▸ What is expected
Work through the records below, line by line, and say how many lines include "both", with nothing else.

▸ Source data
↓↓↓
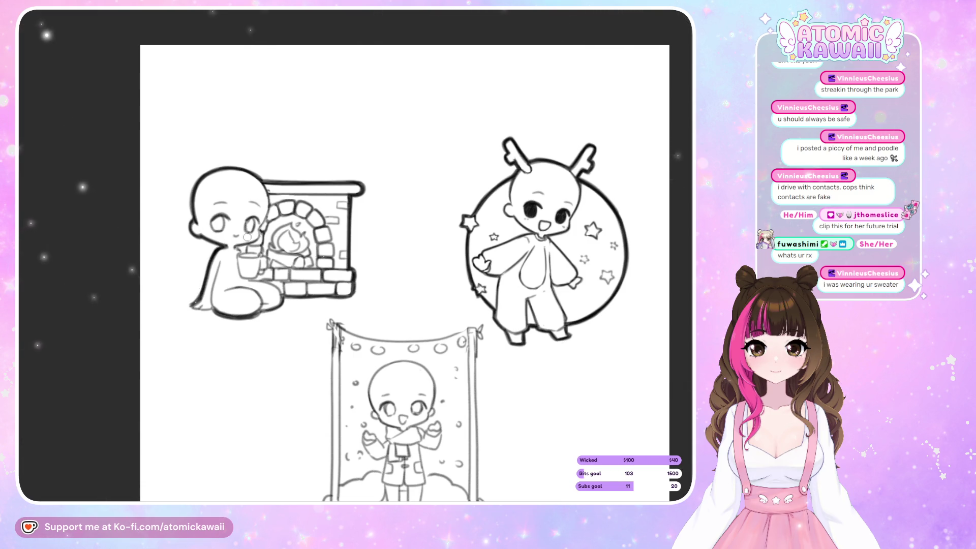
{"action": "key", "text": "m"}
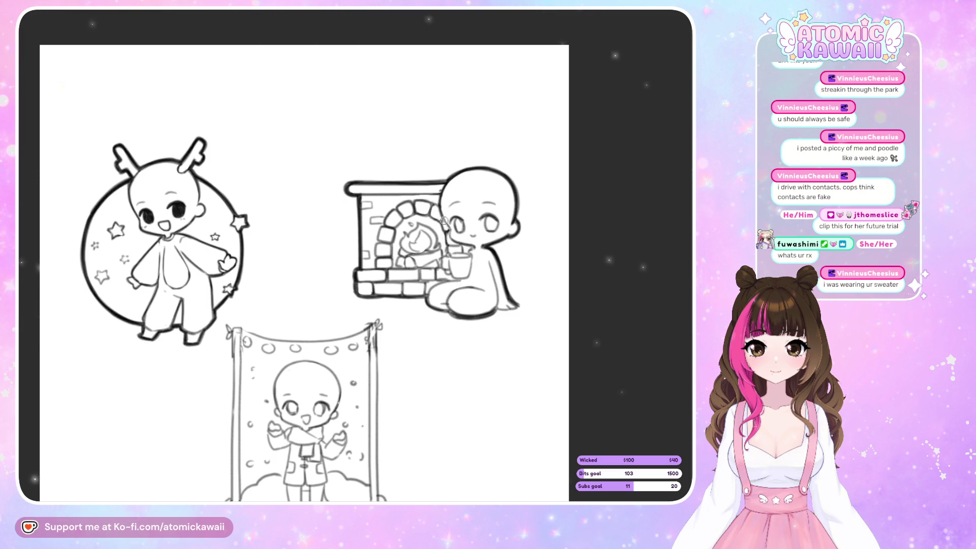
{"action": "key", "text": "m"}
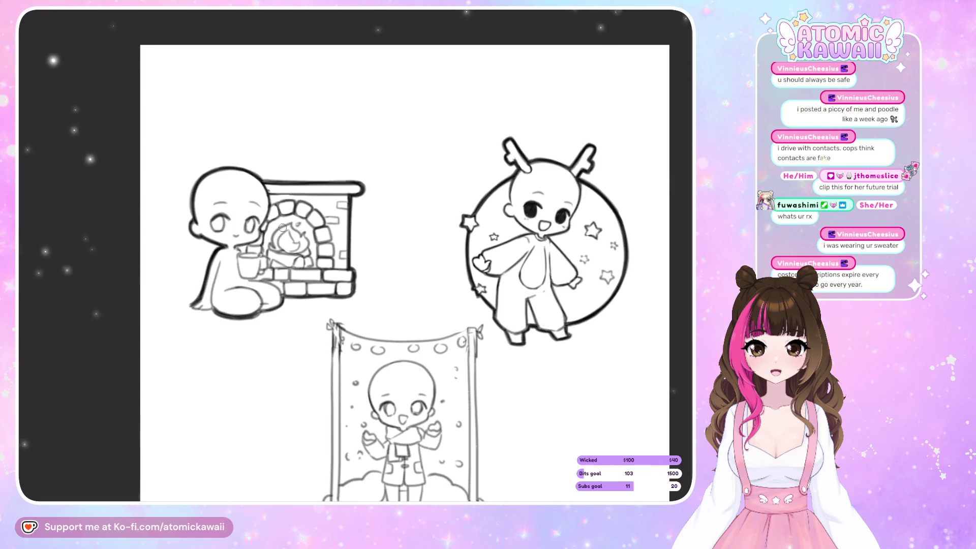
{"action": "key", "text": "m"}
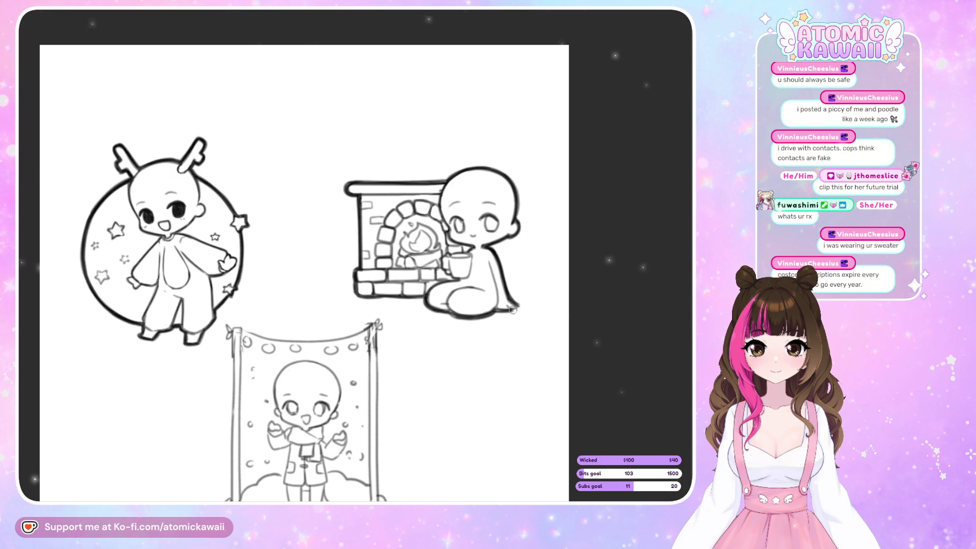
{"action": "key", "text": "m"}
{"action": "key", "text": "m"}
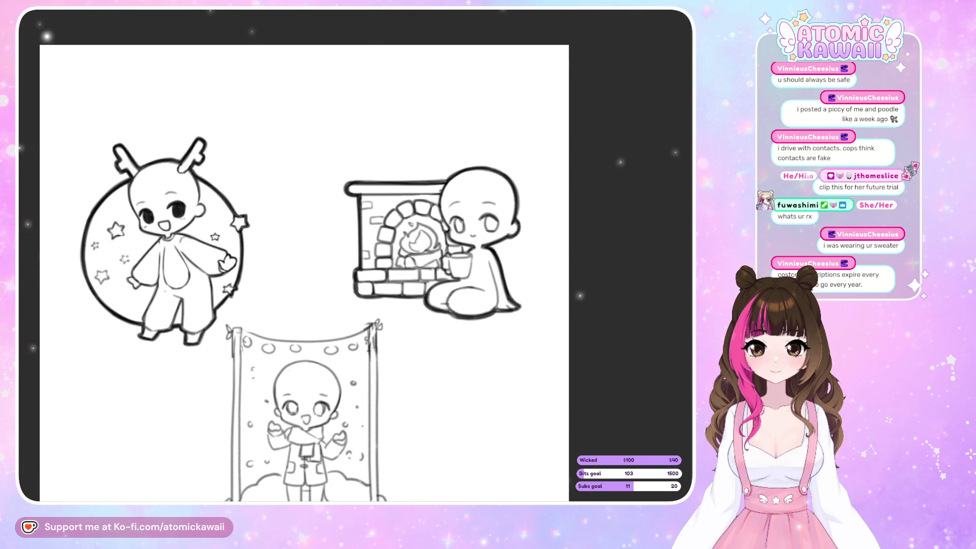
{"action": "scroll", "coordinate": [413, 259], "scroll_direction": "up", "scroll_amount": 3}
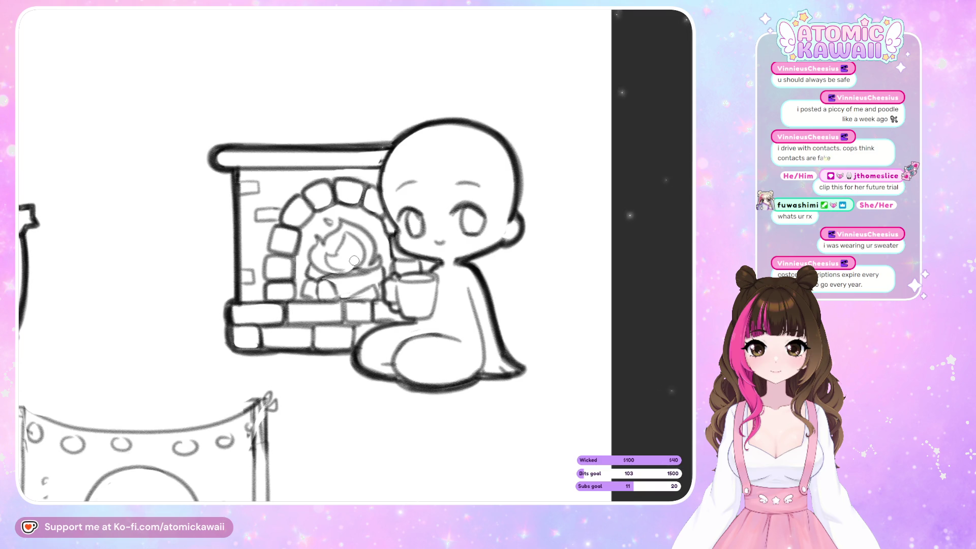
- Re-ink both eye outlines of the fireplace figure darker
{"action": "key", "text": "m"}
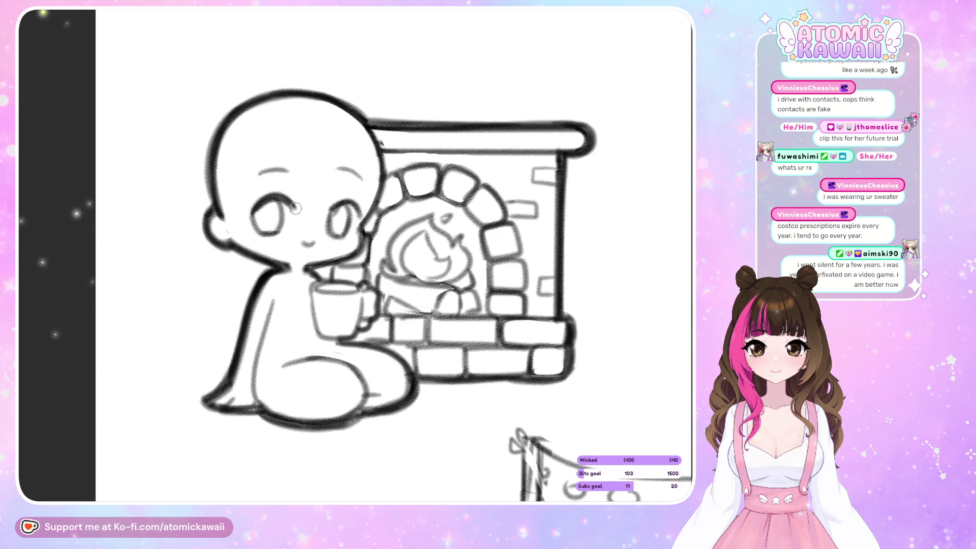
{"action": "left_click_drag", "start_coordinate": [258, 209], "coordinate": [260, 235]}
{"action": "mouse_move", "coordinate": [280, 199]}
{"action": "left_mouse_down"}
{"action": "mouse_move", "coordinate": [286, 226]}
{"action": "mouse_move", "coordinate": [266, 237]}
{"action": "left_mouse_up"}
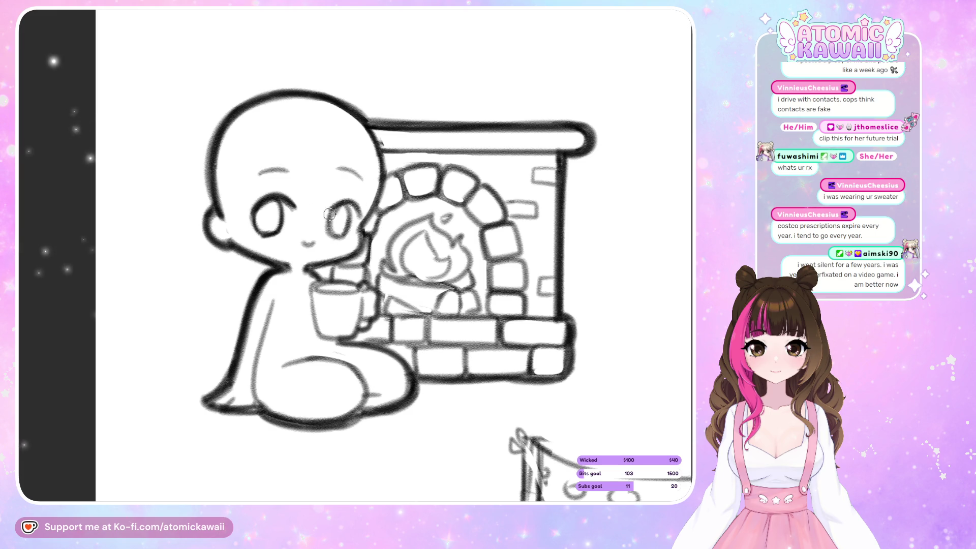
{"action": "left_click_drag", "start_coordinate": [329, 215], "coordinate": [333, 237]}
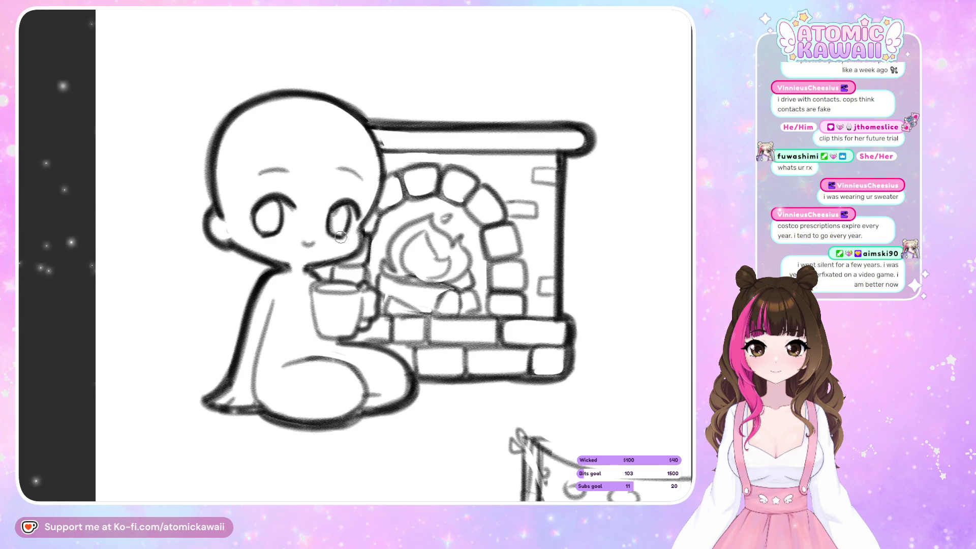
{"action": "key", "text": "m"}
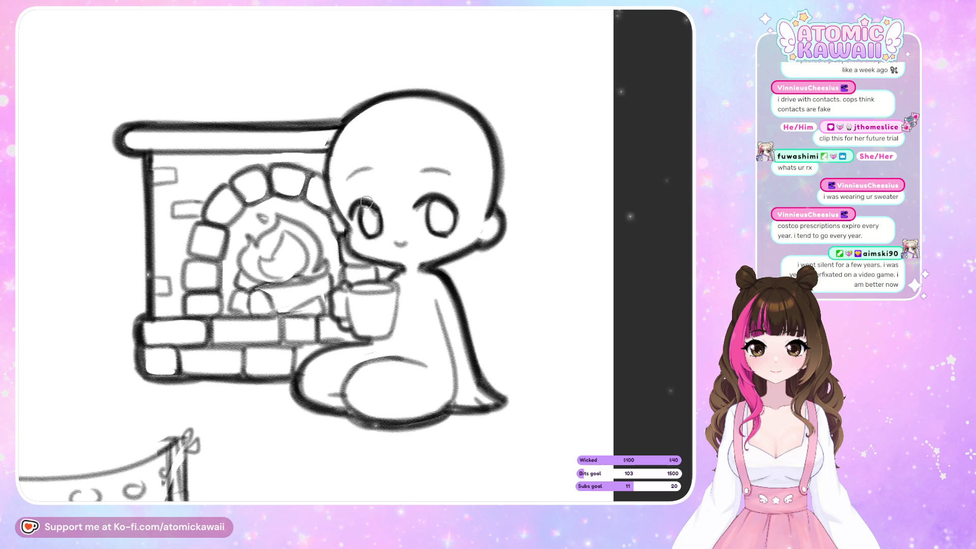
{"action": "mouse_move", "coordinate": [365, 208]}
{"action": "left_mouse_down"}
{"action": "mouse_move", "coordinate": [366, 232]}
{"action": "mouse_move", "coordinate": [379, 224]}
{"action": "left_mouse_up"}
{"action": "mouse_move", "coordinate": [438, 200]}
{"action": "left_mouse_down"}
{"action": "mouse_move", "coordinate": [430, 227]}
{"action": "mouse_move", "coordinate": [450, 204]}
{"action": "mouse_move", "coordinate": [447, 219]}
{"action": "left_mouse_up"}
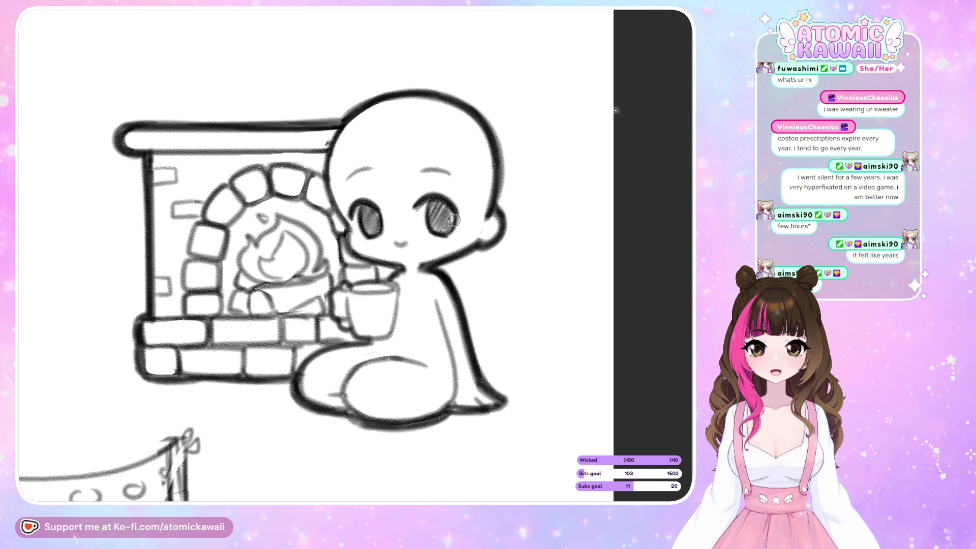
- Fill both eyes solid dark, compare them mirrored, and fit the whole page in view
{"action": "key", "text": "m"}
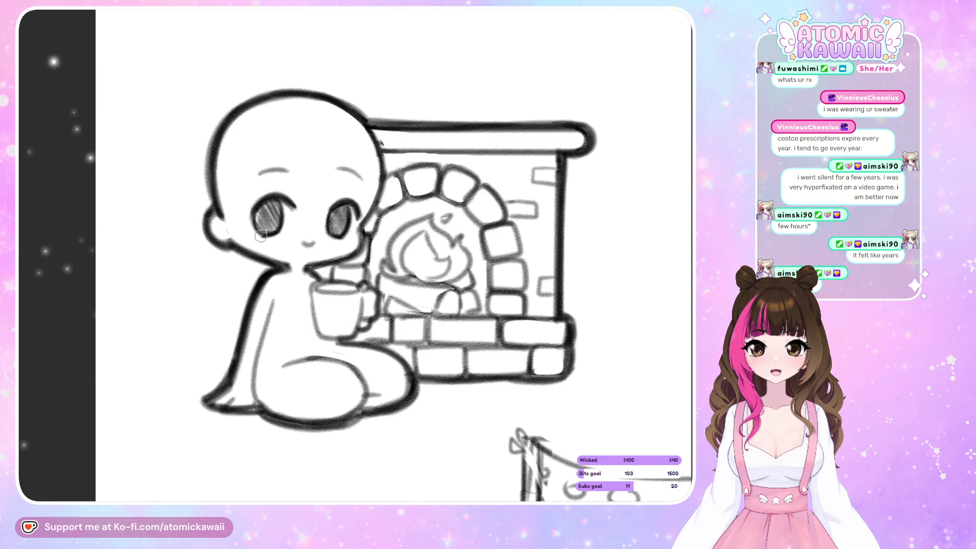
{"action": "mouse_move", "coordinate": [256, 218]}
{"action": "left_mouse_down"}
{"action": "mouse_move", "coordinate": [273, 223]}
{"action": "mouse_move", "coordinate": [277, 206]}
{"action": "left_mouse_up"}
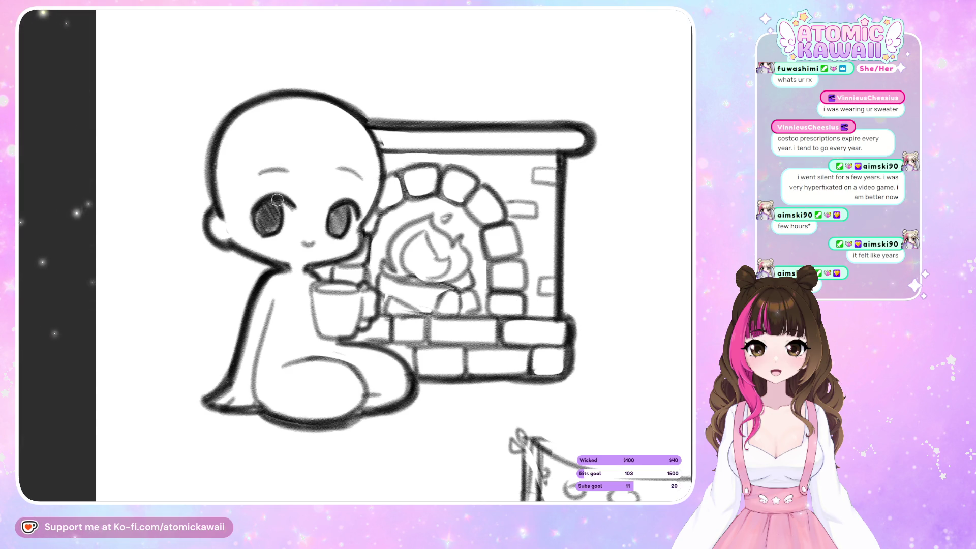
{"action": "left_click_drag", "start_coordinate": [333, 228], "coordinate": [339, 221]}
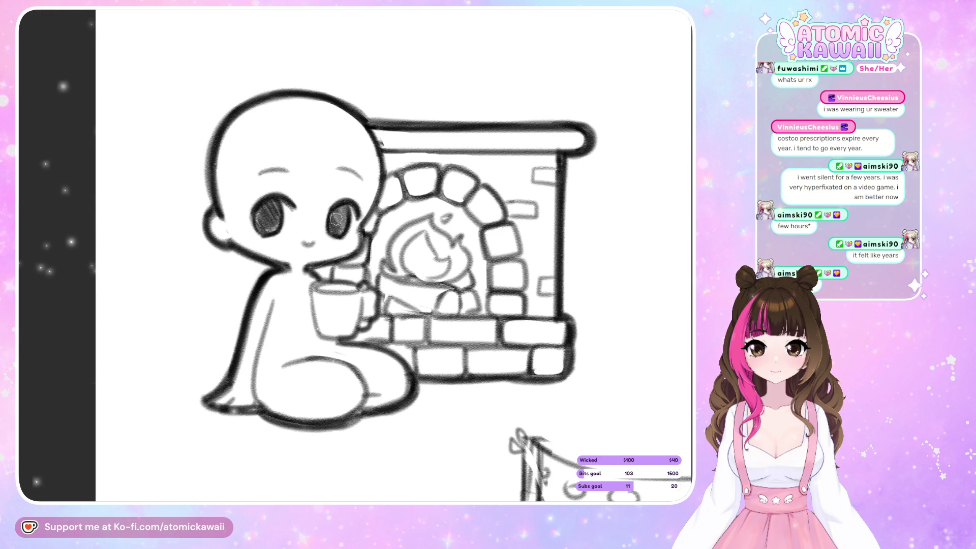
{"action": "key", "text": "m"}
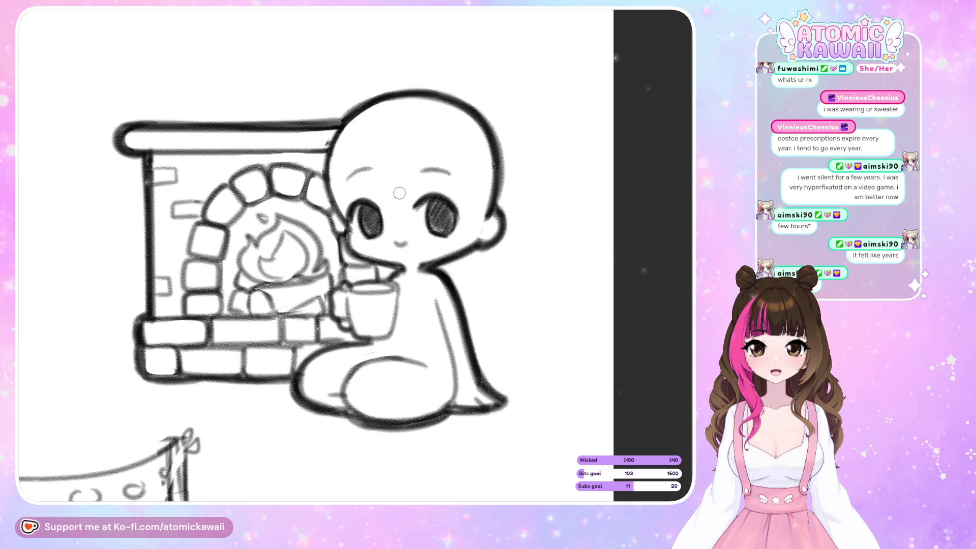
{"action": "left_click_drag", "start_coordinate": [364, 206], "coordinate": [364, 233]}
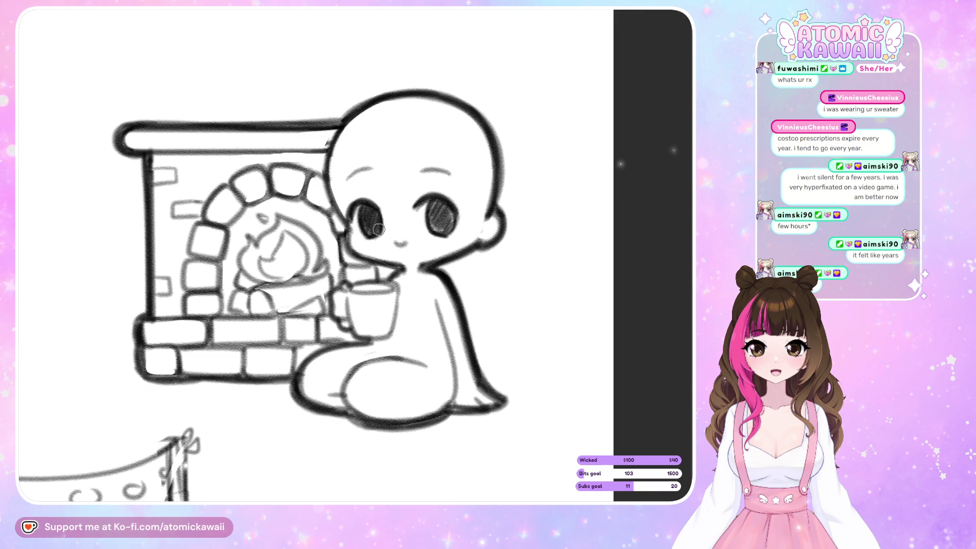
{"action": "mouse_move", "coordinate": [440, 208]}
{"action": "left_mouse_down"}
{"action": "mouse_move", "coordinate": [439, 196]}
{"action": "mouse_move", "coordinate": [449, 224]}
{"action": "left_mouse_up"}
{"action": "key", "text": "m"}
↑↑↑
▸ Task result
2